--- Records for processing Enclosed Below ---

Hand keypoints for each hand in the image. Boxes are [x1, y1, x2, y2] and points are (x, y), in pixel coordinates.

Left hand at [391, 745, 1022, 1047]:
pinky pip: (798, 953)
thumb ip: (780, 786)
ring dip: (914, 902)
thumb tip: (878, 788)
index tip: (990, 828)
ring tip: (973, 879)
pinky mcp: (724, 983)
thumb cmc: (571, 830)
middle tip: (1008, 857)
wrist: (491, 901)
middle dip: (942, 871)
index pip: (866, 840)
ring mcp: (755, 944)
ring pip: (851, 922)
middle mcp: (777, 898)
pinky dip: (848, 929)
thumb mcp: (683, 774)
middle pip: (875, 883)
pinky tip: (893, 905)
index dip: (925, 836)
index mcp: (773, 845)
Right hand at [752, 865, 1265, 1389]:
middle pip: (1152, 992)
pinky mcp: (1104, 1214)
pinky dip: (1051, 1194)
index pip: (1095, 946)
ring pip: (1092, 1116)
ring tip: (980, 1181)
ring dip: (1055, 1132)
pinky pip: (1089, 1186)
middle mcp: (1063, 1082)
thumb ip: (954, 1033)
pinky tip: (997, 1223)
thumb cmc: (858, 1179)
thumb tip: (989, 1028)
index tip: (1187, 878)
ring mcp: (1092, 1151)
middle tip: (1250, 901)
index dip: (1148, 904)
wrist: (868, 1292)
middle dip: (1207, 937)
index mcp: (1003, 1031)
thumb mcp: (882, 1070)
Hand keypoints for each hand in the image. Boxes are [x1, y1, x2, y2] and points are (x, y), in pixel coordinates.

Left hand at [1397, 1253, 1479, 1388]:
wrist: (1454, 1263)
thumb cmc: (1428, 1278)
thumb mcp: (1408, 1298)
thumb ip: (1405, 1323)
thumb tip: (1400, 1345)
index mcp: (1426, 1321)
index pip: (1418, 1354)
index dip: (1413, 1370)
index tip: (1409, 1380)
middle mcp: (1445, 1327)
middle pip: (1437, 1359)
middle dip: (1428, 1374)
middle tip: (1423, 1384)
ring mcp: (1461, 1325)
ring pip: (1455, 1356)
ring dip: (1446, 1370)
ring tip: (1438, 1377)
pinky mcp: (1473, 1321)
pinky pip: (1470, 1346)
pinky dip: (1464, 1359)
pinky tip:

--- End of Enclosed Records for processing ---

[Your objective]: Please extract exactly, and only, the lines from the line containing "ring mcp: (1092, 1151)" through the last line of the records.

[Worked solution]:
ring mcp: (1092, 1151)
middle tip: (1250, 901)
index dip: (1148, 904)
wrist: (868, 1292)
middle dip: (1207, 937)
index mcp: (1003, 1031)
thumb mcp: (882, 1070)
Hand keypoints for each hand in the image. Boxes are [x1, y1, x2, y2] and points are (x, y), in pixel coordinates.

Left hand at [1397, 1253, 1479, 1388]:
wrist: (1454, 1263)
thumb cmc: (1428, 1278)
thumb mcp: (1408, 1298)
thumb ip: (1405, 1323)
thumb tip: (1400, 1345)
index mcp: (1426, 1321)
index pip: (1418, 1354)
index dip: (1413, 1370)
index tip: (1409, 1380)
middle mcp: (1445, 1327)
middle pip: (1437, 1359)
middle dip: (1428, 1374)
middle tip: (1423, 1384)
ring mcp: (1461, 1325)
ring pip: (1455, 1356)
ring dip: (1446, 1370)
ring tip: (1438, 1377)
pinky mcp: (1473, 1321)
pinky pip: (1470, 1346)
pinky dip: (1464, 1359)
pinky tip:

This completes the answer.